Campus Life

Texas A&M Awards 19th Annual Susanne M. Glasscock Humanities Book Prize

October 19, 2018

Ruth Carbonette Yow, historian and ethnographer, earns the 19th Annual Susanne M. Glasscock Humanities Book Prize from the Melbern G. Glascock Center for Humanities Research at Texas A&M University. Her book, "Students of the Dream: Resegregation in a Southern City, explores Marietta High School's struggle against resegregation.
Ruth Carbonette Yow, historian and ethnographer, is the recipient of the 19th annual Susanne M. Glasscock Humanities Book Prize from the Melbern G. Glasscock Center for Humanities Research at Texas A&M University for her book, “Students of the Dream: Resegregation in a Southern City.” (Texas A&M College of Liberal Arts photo)
By Amanda Dusek, Texas A&M University Glasscock Center for Humanities Research

The Melbern G. Glasscock Center for Humanities Research at Texas A&M University has awarded the 19th annual Susanne M. Glasscock Humanities Book Prize for Interdisciplinary Scholarship to Ruth Carbonette Yow for her book, “Students of the Dream: Resegregation in a Southern City,” published by Harvard University Press in 2017.

Yow is a historian and ethnographer of justice struggles and public education. In her book, she draws from more than 100 interviews with current and former Marietta High School students, parents and teachers, as well as community leaders and politicians, to write an innovative and compelling ethnographic history. She invites readers onto the key battlegrounds of the school’s struggle against resegregation.

The failure of local, state and national policies to stem the tide of resegregation is leading activists — students, parents and teachers — to reject traditional integration models and look for other ways to improve educational outcomes among African-American and Latino students.

The book begins with the first generations of Marietta High’s desegregators after the landmark Brown v. Board of Education ruling and follows the stories of later generations who saw the dream of integration fall apart. Yow argues for a revitalized commitment to integration, but one that challenges many of the orthodoxies, including colorblindness, inherited from the mid-20th century civil rights struggle.

Yow plans to visit Texas A&M in March 2019 to receive the award and participate in campus and community events in celebration of the prize. “Students of the Dream: Resegregation in a Southern City” was a finalist for the Ralph Henry Gabriel Dissertation Prize and shortlisted for the Victor Turner Prize.

Yow continues to work with the youth who populate the pages of her book through her service as a board member and volunteer with Marietta YELLS (Youth Empowerment through Learning, Leading and Serving).  She also teaches and tutors with a prison education nonprofit, Common Good Atlanta.

Her current position as Service Learning and Partnerships Specialist at Georgia Tech’s Center for Serve-Learn-Sustain allows her to engage her background in equity and community-based movements to facilitate transformative teaching, learning and long-term projects across the campus and the city of Atlanta. She has a doctorate in American studies and African-American studies from Yale University.

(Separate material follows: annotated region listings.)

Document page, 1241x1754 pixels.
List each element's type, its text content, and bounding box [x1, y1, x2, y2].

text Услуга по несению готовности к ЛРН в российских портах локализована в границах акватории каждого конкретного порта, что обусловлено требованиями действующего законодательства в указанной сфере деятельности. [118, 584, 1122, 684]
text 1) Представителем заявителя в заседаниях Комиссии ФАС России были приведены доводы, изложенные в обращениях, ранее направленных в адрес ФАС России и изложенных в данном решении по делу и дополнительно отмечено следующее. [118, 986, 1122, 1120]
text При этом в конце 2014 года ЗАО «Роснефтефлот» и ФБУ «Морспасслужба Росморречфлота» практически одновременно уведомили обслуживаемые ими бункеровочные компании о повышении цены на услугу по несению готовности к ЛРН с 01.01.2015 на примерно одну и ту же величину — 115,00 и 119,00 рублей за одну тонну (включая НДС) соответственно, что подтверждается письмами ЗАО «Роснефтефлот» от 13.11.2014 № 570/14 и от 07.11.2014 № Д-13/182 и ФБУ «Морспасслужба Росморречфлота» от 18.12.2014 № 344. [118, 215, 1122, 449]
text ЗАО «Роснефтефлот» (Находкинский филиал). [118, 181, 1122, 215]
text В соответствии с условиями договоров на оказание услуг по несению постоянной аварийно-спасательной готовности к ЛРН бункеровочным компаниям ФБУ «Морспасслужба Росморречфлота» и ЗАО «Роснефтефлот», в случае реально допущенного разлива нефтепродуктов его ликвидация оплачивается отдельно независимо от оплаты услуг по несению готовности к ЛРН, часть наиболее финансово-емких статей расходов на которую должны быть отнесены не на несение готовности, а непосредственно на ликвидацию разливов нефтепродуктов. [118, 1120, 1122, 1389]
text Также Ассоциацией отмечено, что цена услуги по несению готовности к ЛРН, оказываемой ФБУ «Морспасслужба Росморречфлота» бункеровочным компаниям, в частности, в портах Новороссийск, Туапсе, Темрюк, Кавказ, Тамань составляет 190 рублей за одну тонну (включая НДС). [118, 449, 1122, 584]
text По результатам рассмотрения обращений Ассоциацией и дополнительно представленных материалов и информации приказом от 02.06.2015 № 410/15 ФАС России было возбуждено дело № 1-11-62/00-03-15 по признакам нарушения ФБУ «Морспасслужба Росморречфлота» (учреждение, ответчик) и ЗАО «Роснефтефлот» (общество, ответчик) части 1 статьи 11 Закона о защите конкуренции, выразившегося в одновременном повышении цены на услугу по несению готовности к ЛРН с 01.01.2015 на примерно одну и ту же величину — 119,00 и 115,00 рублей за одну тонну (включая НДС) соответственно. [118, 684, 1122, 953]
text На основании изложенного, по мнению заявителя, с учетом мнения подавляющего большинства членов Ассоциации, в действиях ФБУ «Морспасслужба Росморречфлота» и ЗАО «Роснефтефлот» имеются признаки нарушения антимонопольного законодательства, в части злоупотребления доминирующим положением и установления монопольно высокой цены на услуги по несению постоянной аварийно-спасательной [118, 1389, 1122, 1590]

The Susanne M. Glasscock Humanities Book Prize for Interdisciplinary Scholarship was endowed in December 2000 by Melbern G. Glasscock, Texas A&M University Class of ’59, in honor of his wife. Among many other generous gifts to Texas A&M, in 2002, the couple provided a naming endowment for the Glasscock Center.

“Yow’s evocative and enlightening work convincingly argues that there is vast potential to reimagine integration for contemporary times. Students of the Dream is a major contribution to our understanding of school integration’s impact upon society.”― Susan Eaton, Brandeis University, author of “Integration Nation: Immigrants, Refugees, and America at Its Best.”